Один раз я сам попал в неприятное положение с таким взятым из любезности пассажиром: мне пришлось провести целую ночь с сумасшедшим. Полковник, который просил меня его подвезти и которого я поместил с собой в купе, за неименьем другого места, оказался бежавшим из отделения для душевнобольных. Полковник был подвержен приступам буйного помешательства, но, слава Богу, все прошло благополучно.

Со мной произошел и другой случай, тоже на почве «подвоза». Мы должны были ехать из Киева в Броды (в Галиции). Дежурный санитар доложил мне, что меня желает видеть какая-то дама. Дама оказалась молодой и очень хорошенькой. Она подробно рассказала мне весьма сентиментальную историю. Суть была в том, что она — невеста офицера, офицер этот ранен и находится в Бродах, и проехать к жениху она может только на нашем поезде, иначе она опоздает и жених будет уже эвакуирован. «Хорошо,— сказал я,— если вы принесете мне записку от Коменданта станции, что препятствий к вашему проезду в Броды нет, то я разрешу вам ехать с нами». Не знаю сам, почему я на этот раз был осторожнее, чем обычно. Возможно потому, что дама показалась мне несколько слишком нарядной и от нее слишком сильно пахло духами... Меня это как-то насторожило, но никаких определенных «подозрений» она во мне не возбудила. Упоминание о Коменданте, по-видимому, даме не понравилось, и она сделала психологическую ошибку, вероятно рассчитывая на мою молодость. Она вдруг совершенно переменила тактику и определенно дала мне понять, что если я соглашусь взять ее на поезд, она, в пути, согласна... забыть своего жениха! Такая резкая перемена, особенно контрастировавшая с недавним сентиментальным рассказом, определенно возбудила мои подозрения. Конечно, я должен был бы, не выпуская даму из вида, сам пойти с ней к Коменданту, но я этого не сделал, а только сухо повторил мои условия относительно записки. Дама вышла... и не вернулась.

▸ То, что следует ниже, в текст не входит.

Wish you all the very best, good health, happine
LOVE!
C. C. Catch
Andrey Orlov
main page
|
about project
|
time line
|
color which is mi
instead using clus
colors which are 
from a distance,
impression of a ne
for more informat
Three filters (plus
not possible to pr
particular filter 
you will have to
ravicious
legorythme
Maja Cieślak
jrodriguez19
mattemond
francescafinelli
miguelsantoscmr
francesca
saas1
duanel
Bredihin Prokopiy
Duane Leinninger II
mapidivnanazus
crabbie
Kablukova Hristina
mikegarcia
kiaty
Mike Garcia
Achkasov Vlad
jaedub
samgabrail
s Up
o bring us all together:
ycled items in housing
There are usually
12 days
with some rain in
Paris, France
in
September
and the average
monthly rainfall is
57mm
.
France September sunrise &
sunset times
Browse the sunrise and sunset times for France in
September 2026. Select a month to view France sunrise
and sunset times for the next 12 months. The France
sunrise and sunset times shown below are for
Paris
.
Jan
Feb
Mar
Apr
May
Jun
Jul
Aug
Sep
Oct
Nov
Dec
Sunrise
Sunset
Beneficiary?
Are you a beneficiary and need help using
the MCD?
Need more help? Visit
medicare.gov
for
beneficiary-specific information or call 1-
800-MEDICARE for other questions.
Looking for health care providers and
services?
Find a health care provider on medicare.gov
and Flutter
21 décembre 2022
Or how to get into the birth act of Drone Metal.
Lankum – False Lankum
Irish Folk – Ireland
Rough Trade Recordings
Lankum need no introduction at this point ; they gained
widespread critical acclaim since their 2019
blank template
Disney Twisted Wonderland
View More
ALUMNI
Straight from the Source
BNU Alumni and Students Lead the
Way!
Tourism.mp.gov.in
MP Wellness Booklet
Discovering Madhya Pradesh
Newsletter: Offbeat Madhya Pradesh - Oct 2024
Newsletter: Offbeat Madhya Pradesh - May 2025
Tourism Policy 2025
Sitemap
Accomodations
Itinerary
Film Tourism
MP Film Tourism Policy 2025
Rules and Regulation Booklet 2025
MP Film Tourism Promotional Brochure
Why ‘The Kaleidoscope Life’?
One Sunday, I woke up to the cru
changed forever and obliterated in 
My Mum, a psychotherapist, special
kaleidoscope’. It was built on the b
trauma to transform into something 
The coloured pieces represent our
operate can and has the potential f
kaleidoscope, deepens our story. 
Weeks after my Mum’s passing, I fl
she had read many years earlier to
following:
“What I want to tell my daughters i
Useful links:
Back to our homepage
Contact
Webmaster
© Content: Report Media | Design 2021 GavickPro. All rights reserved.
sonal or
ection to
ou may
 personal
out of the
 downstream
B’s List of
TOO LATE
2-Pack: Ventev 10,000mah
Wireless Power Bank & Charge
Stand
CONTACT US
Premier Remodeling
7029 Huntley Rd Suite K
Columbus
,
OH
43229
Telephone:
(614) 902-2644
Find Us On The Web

Перед отходом поезда я зашел к коменданту, которого немного знал, и спросил его, была ли у него моя дама? Она у него не была... Тогда я все рассказал коменданту, который посоветовал мне сделать письменное заявление контрразведке. Я так и сделал, уже в пути.

Через некоторое время я вновь был в Киеве и получил приглашение заехать в контрразведку. Та дама, которая просила подвезти ее в Броды, оказалась австрийской шпионкой! Она была до войны танцовщицей на какой-то открытой сцене и имела много знакомств среди офицеров. Ее уже некоторое время разыскивали, и арестована она была в Ровно. Мое заявление было присоединено к ее делу, и меня вызвали для опознания ее фотографий. Их мне предъявили несколько. На одной из них она сидела на коленях одного офицера, два других целовали ее ручки, а один; сидя на земле, целовал ее ногу... Глядя на эту любительскую фотографию, снятую, очевидно, на какой-то лагерной пирушке, я пожалел бедных офицеров, изображения которых были запечатлены в такой компании… На всех предъявленных мне фотографиях я признал ту даму, которая приходила ко мне в поезд. Как мне сказали, показание мое было важно потому, что с несомненностью устанавливало ее пребывание в Киеве, что она, по каким-то причинам, упорно отрицала. Я написал дополнительное показание. Что стало потом с этой дамой, я не знаю. Она была, возможно, освобождена во время «великой, бескровной революции», о таких случаях я слышал...

Эта история со шпионкой заставила меня (и не меня одного) в дальнейшем быть гораздо осторожнее. Для провоза кого-либо, нам лично неизвестного, мы стали всегда требовать разрешения военных властей.

Наблюдая перевозимых нами раненых, я лишний раз убедился в давно уже известной истине: раненый солдат склонен считать, что дело, в котором он ранен,— проиграно, и, кроме того, раненый обычно очень преувеличивает наши потери.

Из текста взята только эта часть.